In Bohr's model of the atom, the velocity of an electron is essential to understand its dynamics around the nucleus. The velocity, denoted as \( v_n \), in the \( n \)-th orbit, can be calculated using:
\[v_n = \frac{kZe^2}{nh}\]
Here:

• \( k \) represents Coulomb's constant \( (8.9875 \times 10^9 \mathrm{Nm}^2/\mathrm{C}^2) \).
• \( Z \) is the atomic number, which is 1 for hydrogen.
• \( e \) is the electron charge \((1.6 \times 10^{-19} \mathrm{C})\).
• \( h \) is Planck's constant \((6.626 \times 10^{-34} \mathrm{Js})\).
• \( n \) is the principal quantum number, being 1 in the first orbit.

Substituting these values for the first Bohr orbit of hydrogen gives you the detailed velocity of the electron. Understanding this characteristic helps in determining interactions and energy levels in atoms.

The de Broglie wavelength is a concept that combines particle and wave behavior, suggesting that all matter has a wavelength associated with its motion. The wavelength \( \lambda \) of an electron is given by:
\[\lambda = \frac{h}{mv}\]
where:

• \( h \) is Planck’s constant \((6.626 \times 10^{-34} \mathrm{Js})\).
• \( m \) is the mass of the electron \((9.109 \times 10^{-31} \mathrm{kg})\).
• \( v \) is the electron velocity, previously calculated using the Bohr model.

This wavelength highlights the wave-like nature of particles on the atomic scale. It provides instrumental insight into quantum mechanics, showing that particles like electrons can exhibit wave characteristics.

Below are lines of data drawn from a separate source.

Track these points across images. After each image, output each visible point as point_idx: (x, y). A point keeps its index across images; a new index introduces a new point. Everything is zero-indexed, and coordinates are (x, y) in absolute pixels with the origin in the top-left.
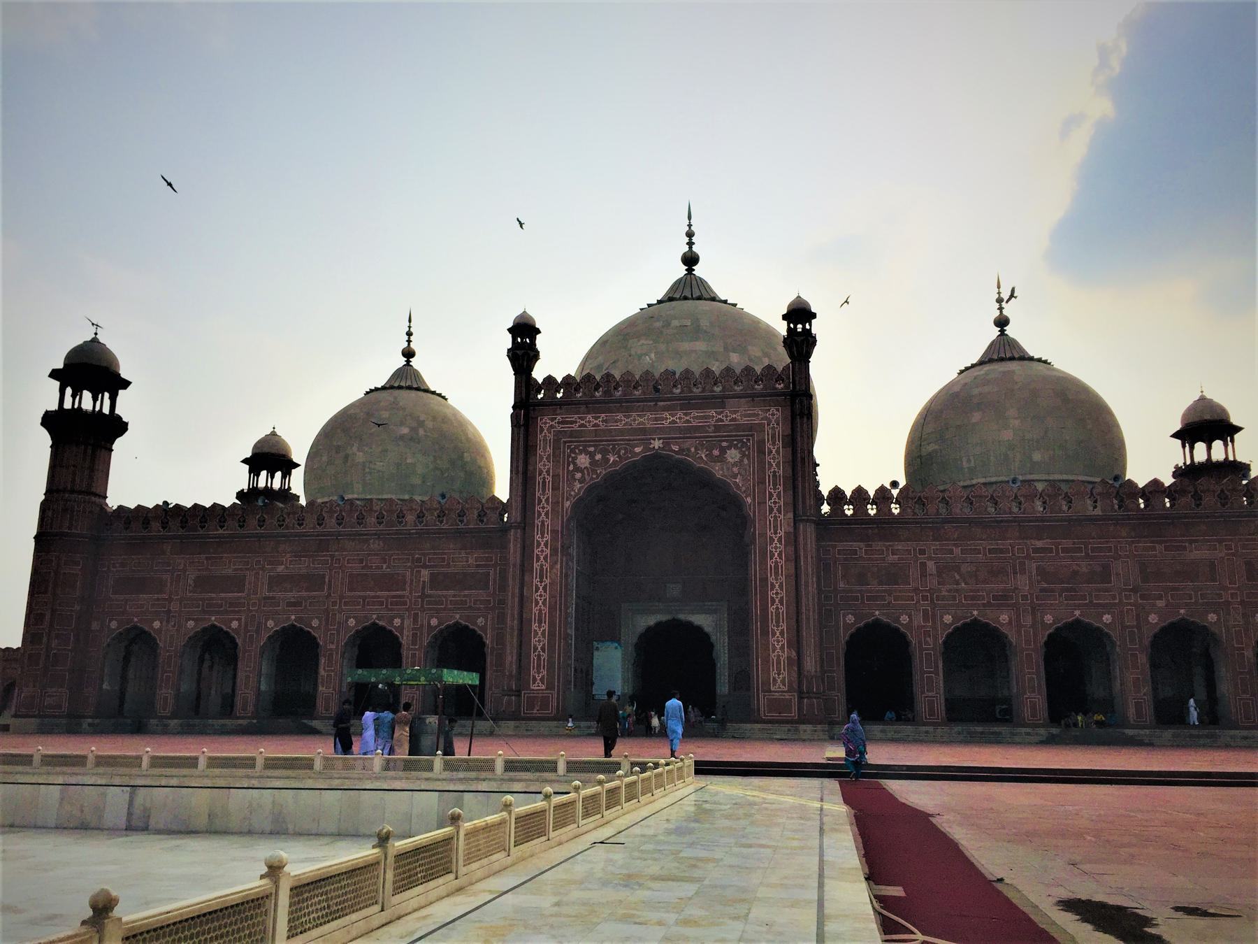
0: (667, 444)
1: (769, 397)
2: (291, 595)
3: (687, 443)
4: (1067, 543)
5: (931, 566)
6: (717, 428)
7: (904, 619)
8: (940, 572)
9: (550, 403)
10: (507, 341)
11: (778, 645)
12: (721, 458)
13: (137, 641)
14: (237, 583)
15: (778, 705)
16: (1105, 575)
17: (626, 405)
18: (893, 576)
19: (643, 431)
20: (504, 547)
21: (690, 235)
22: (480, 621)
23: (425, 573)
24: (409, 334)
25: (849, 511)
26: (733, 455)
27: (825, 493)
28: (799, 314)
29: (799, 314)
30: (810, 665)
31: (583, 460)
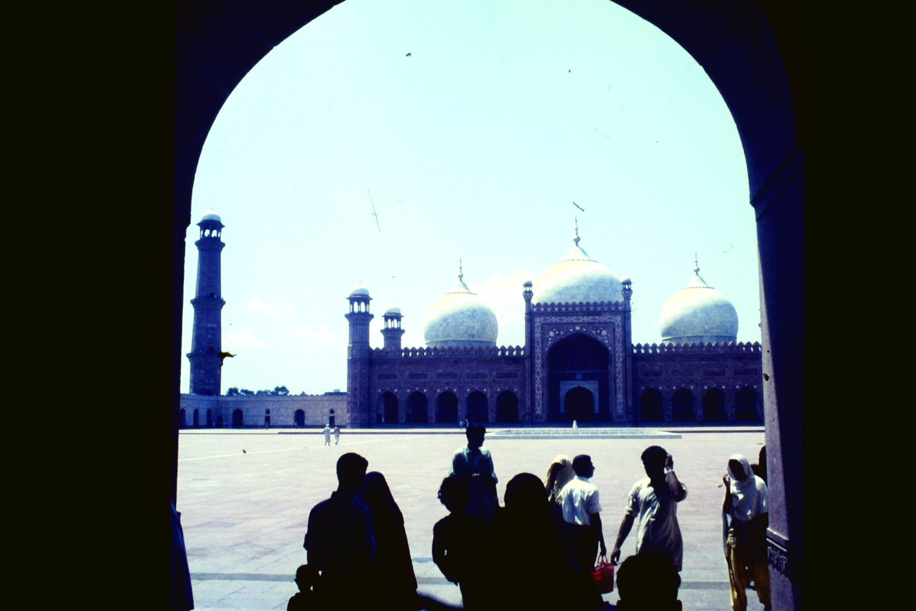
0: (581, 329)
1: (617, 312)
2: (446, 381)
4: (713, 363)
5: (670, 370)
6: (600, 323)
9: (539, 314)
10: (523, 289)
11: (620, 397)
12: (600, 334)
13: (389, 398)
14: (425, 376)
15: (619, 417)
17: (567, 314)
18: (658, 374)
20: (524, 364)
21: (577, 229)
22: (515, 390)
23: (494, 373)
25: (643, 351)
27: (635, 345)
28: (628, 283)
29: (628, 283)
30: (630, 403)
31: (552, 334)
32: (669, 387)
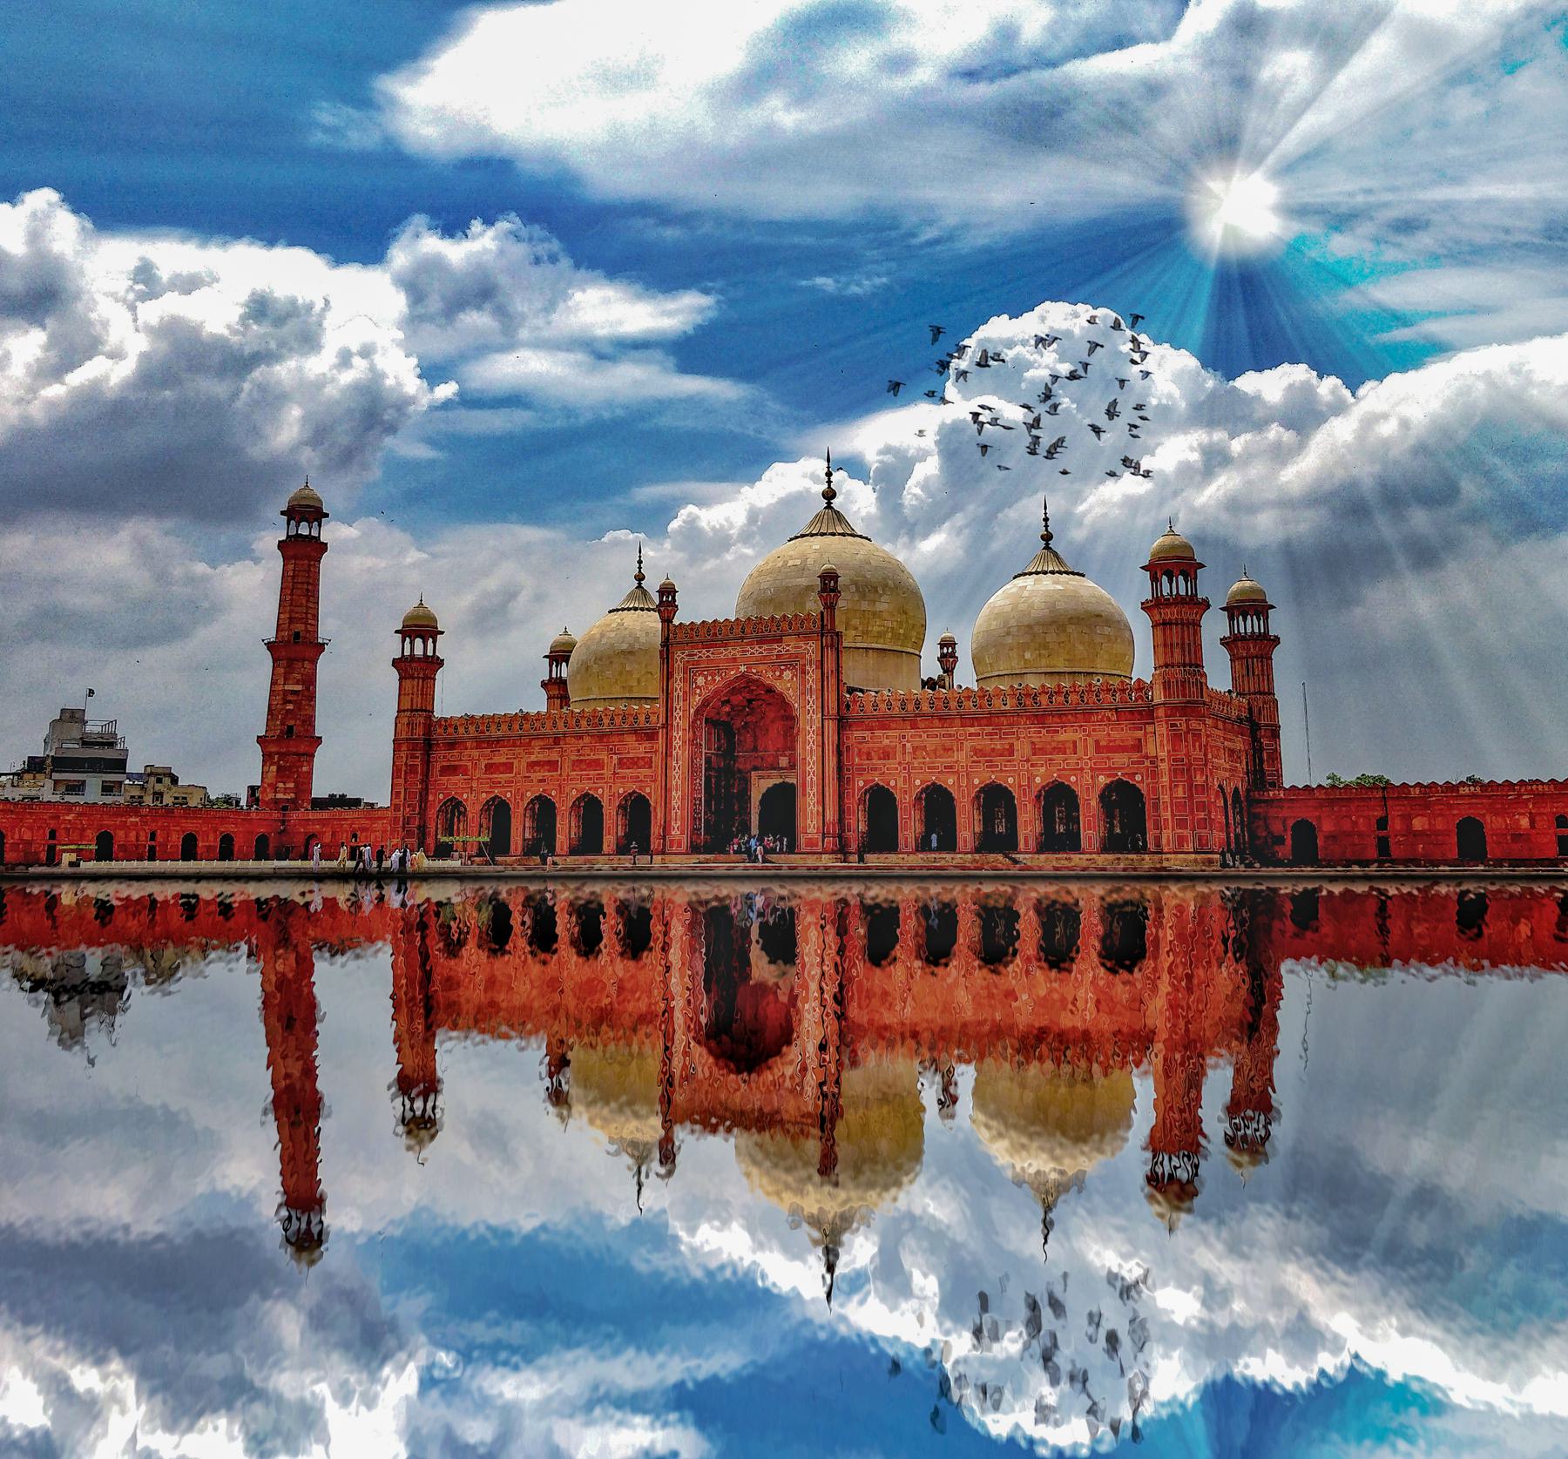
2: (539, 775)
3: (761, 667)
4: (989, 729)
5: (908, 745)
6: (778, 656)
7: (892, 783)
8: (915, 749)
14: (508, 767)
15: (810, 843)
16: (1011, 752)
18: (886, 755)
19: (735, 660)
24: (640, 562)
26: (787, 674)
30: (831, 815)
31: (701, 681)
32: (908, 780)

Orbital angular momentum is a crucial aspect of quantum mechanics and atomic structure. This concept describes the momentum of electrons due to their orbit around the nucleus. For an electron in a 2p orbital, the angular momentum \( L \) is calculated by:
\[L = \sqrt{l(l+1)} \cdot \frac{h}{2\pi}\]
with:

• \( l \) as the azimuthal quantum number, which is 1 for a 2p orbital.
• \( h \) as Planck's constant.

Substituting \( l = 1 \), the expression becomes simple and shows the quantized nature of angular momentum. This formula is fundamental to understanding electron configurations and transitions in atoms.

Quantum mechanics is the science that explains the behavior of matter and its interactions at the microscopic scale. It underlies the principles and calculations involving electron velocity, de Broglie wavelength, and angular momentum. Through quantum mechanics:

• We comprehend how particles like electrons display both wave and particle properties.
• It guides the prediction of atomic behaviors and electron arrangements.
• The framework is crucial for explaining chemical bonding, atomic transitions, and spectral lines.

Understanding these principles helps bridge classical mechanics and the phenomena observed in tiny particles, depicting them as both particles and waves.